Leak detection has come a long way from the traditional optical gas imaging cameras long used in leak detection and repair surveys. Operators can enlist drones, planes or satellites to survey vast areas quickly, strategically deploy sensors or cameras to watch certain sites constantly, and equip their field teams with user-friendly tools for finding leaks during site visits.

One example of how powerful handheld tools have become is a laser-based methane scanner that is affordable enough to give to almost every technician and rugged enough to endure daily use. When the technicians get to a site, they can sweep the scanner across it to detect methane leaks from a safe distance. As they troubleshoot equipment, they can use the scanner to quickly identify areas with leaks, which can speed up diagnostics and repairs.

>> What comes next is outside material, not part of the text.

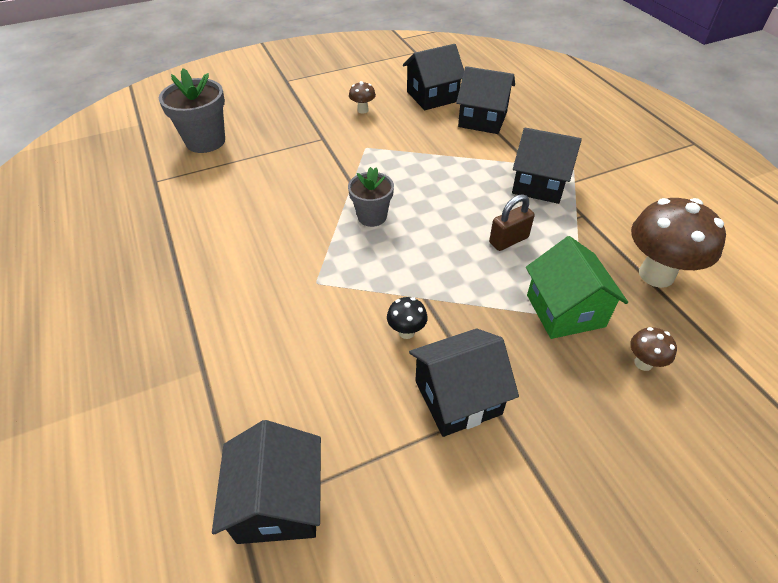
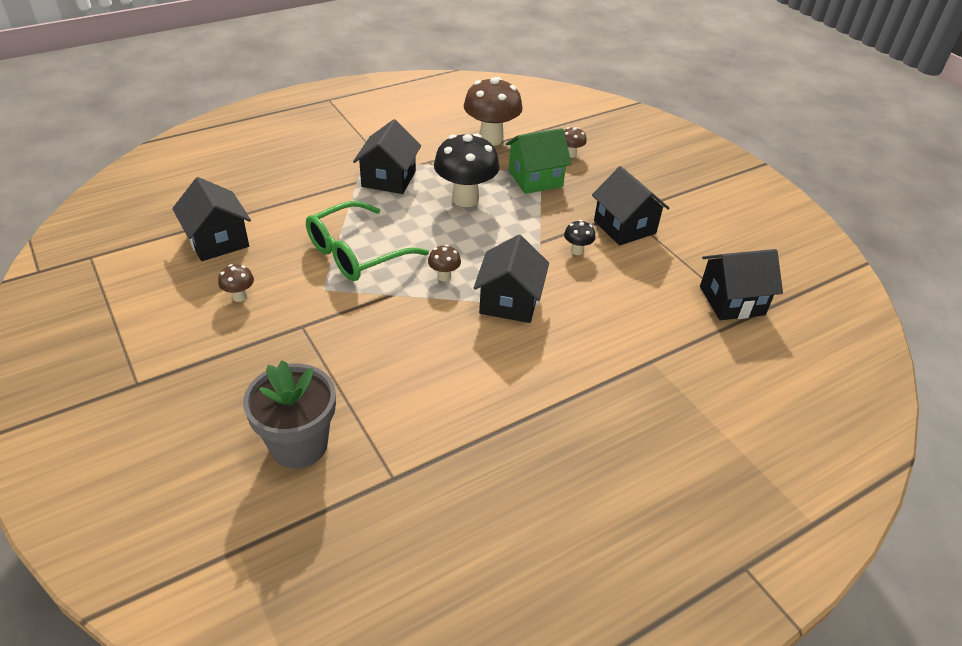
camera: 100 degrees left, 5 degrees down
(372, 216) = (444, 276): grey flower pot -> brown mushroom
(412, 164) = (356, 253): none -> green glasses
(482, 119) = (275, 206): black house -> black house (509, 301)
(508, 240) = (465, 199): brown padlock -> black mushroom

Even with the best packing and the most diligent maintenance program, some leaks still occur through the packing. Our company has developed and patented a Quad Ob-compliant gas capture system that traps fugitive emissions from the packing vent and drain, then redirects this gas to a suction header, engine fuel line, heater-treater, or other low-pressure line.

The system can also collect the gas that normally vents to the atmosphere during blowdowns. In total, it can reduce the methane emissions from an engine-driven compressor by about 33% and the carbon dioxide equivalent (CO2e) emissions by about 13%.

To minimize deployment and operating costs, the closed-loop system requires no on-site power and has no rotating equipment. A single skid can collect emissions from several compressor packages. While the technology is new, we estimate that it can eliminate methane on a CO2e basis for less than $8 per ton.

Eric Thode

ERIC THODE is the senior vice president of operations for Archrock, which operates a rental fleet that contains more than 4 million horsepower, including more than 800,000 horsepower of electric compression. Before assuming his current role, Thode served as vice president of operations. Earlier in his career, he was the vice president of operations for Archrock’s South Texas business unit and director of the Barnett business unit for Archrock Services, an operating subsidiary. He has worked with Archrock and its predecessor subsidiaries, Exterran Energy Services and Universal Compression, since 2004. Thode holds a B.S. in economics and a master’s in public administration from Texas A&M University.

Brian Green

BRIAN GREEN is vice president of the electric motor drive business unit at Archrock. He joined the company in July 2024, when it acquired Total Operations and Production Services LLC (TOPS), a provider of contract gas compression services that focused on electric motor drive units in the Permian Basin. Green joined TOPS in 2006 as vice president and operations manager before becoming chief operating officer in 2021 and then chief executive officer in 2023. He holds a B.A. in economics from Baylor University and an M.B.A. from the University of Texas Permian Basin.